# Script for preprocessing tweets for bi-LSTM training #

**Author:** [Andrew Larkin](https://www.linkedin.com/in/andrew-larkin-525ba3b5/) <br>
**Affiliation:** [Oregon State University, College of Public Health and Human Sciences](https://health.oregonstate.edu/) <br>
**Date Created:** January 7, 2019 <br>

**Summary** <br>
Add a regional context indicator variable for words that have regional meaning.  The regional context indicator was added after datasets were preprocssed, which is why these functions are in a separate script from the PreprocessTweets notebook.  Regional indicators are the word indices within a tweet where a key reigonal indicator phrase is present

### setup: import packages, define filepaths and global constants ###

In [27]:
import pandas as ps
import pickle
import numpy as np

In [8]:
# define input and output filepaths
parentFolder = "C:/Users/larkinan/Desktop/DBTraining/"
dataset = parentFolder + "preprocessingOutput/"
performFolder = parentFolder + "modelTrainingPerformance/"

In [42]:
# pickled datasets to load
datasetPickleParams = { 
    "trainDictPicklePath":dataset + "trainDict.p",
    "devDictPicklePath":dataset + "devDict.p",
    "testDictPicklePath":dataset + "testDict.p",
    "allDictPicklePath":dataset + "allDict.p",
    "embeddingMatrixPicklePath":dataset + "embeddingMatrix.p",
    "word2IndexPicklePath":dataset + "word2Index.p",
    "NYC_DictPicklePath":dataset + "NYCDict.p"
}

In [12]:
# words in Portland that have regionally unique context
keyWordsPDX = ['Enchanted Forest','Splash Mountain','Bull Mountain','Sun River','Lake Oswego','Menlo Park','Forest Heights','Salt Lake',
               'Fire on the Mountain','Lake Tahoe','Garden State','CenturyLink Field','Mountain View','Hood River','Cooper Mountain',
               'Highland Park','Columbia River','Meridian Park','Merlo Park','Space Mountain','ATandT Park','Maywood Park','Fenway Park',
               'Coors Field']

# tweets in NYC that have reigonally unique context
keyWordsNYC = ['Sunset Park','Belmont Park','Forest Hills','Garden City','the Garden','Borough Park',
               'Mad Square Garden','Madsquaregarden', 'square garden','Massapequa Park','Citi Field',
               'Lone Star Park','Deer park','Pearl River', 'Kings Park','Floral Park','Ozone Park',
               'rego park', 'rockaway park','Hyde Park','Fenway Park','PNC Park','Marine Park','Harlem River',
               'Hutchinson River','Lake George','Park Slope','Massapequa Park','Bronx River','Nats Park',
               'Mountain View','Nationals Park','Salt Lake','Madison Sq','Florham Park','Morris Park',
               'Forest Park','Finsbury Park','Hershey Park','Silver Lake' ]

padKey = "AAAAAAAAAAAAAAAAAA "

Set exercise A: According to the tweet-preprocessing notebook, on what date was the script created?
Set exercise B: Pick up the tweet-preprocessing notebook from its last line and write what comes next.

Given data:

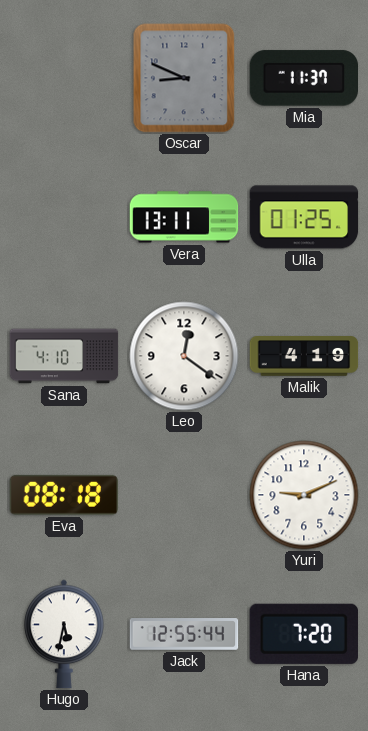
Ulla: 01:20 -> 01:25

==

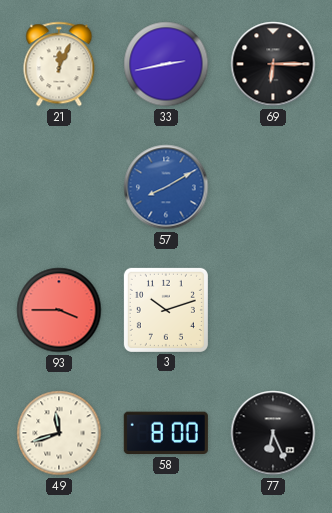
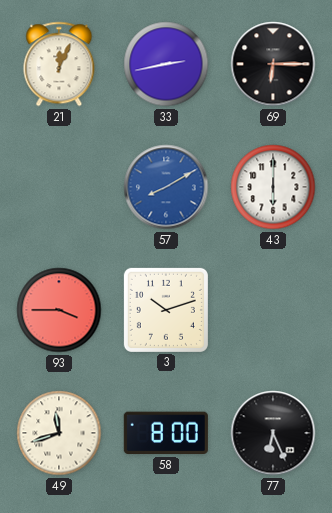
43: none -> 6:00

Output A: January 7, 2019

Output B:
In [13]:
# load pickled preprocessed data
def loadDatasets(pickleParams):
    trainDict = pickle.load(open(pickleParams['trainDictPicklePath'],'rb'))
    devDict = pickle.load(open(pickleParams['devDictPicklePath'],'rb'))
    testDict = pickle.load(open(pickleParams['testDictPicklePath'],'rb'))
    NYC_Dict = pickle.load(open(pickleParams['NYC_DictPicklePath'],'rb'))
    embeddingMatrix = pickle.load(open(pickleParams['embeddingMatrixPicklePath'],'rb'))
    word2IndexMap = pickle.load(open(pickleParams['word2IndexPicklePath'],'rb'))
    return(trainDict,devDict,testDict,NYC_Dict,embeddingMatrix,word2IndexMap)

In [6]:
# test whether substring variable is a subset of the wholestring variable.  Used in a map-reduce function
def testForSubstring(wholeString,subString):
    if(subString.lower() in wholeString):
        return subString
    return("None")

In [43]:
# replace instances of keyWords in the wholeString with the padKey string
def replaceKeywords(wholeString,keyWords,padKey):
    newString = wholeString.lower()
    for word in keyWords:
        if word.lower() in newString:
            wordLength = len(word.split())
            padding = padKey*wordLength
            startIndex = newString.find(word.lower())
            endIndex = newString.find(" ",startIndex+len(word))
            stringToReplace = newString[startIndex:endIndex]
            newString = newString.replace(stringToReplace,padding[:-1])
    return(newString)

In [44]:
def compareWords(padKey,compareWord):
    if(padKey == compareWord):
        return 1
    return 0

### identify regional indicators for one tweet ###
**Inputs**: <br>
- **wholeString** (string) - text of single tweet to screen for regional indicators <br>
- **keyWords** (string array) - phrases which if present within wholeString should be flagged with a positive indicator variable <br>
- **padKey** (string) - intermediate used to identify where within a tweet regional phrases are present <br>
**Outputs**: <br>
- **loc_indicator** (int array) - series of regional indicators, where each index flags whether the word at index 1 belongs to a regional key phrase or not

In [3]:
# add location indicator to a single 
def createSingleLocInd(wholeString,keyWords,padKey):
    codedString = replaceKeywords(wholeString,keyWords,padKey)
    parsedCode = codedString.split()
    padKeyArray = [padKey[:-1]]*len(parsedCode)
    locResults = list(map(compareWords,parsedCode,padKeyArray))
    loc_indicator = np.asarray(locResults)
    return(loc_indicator)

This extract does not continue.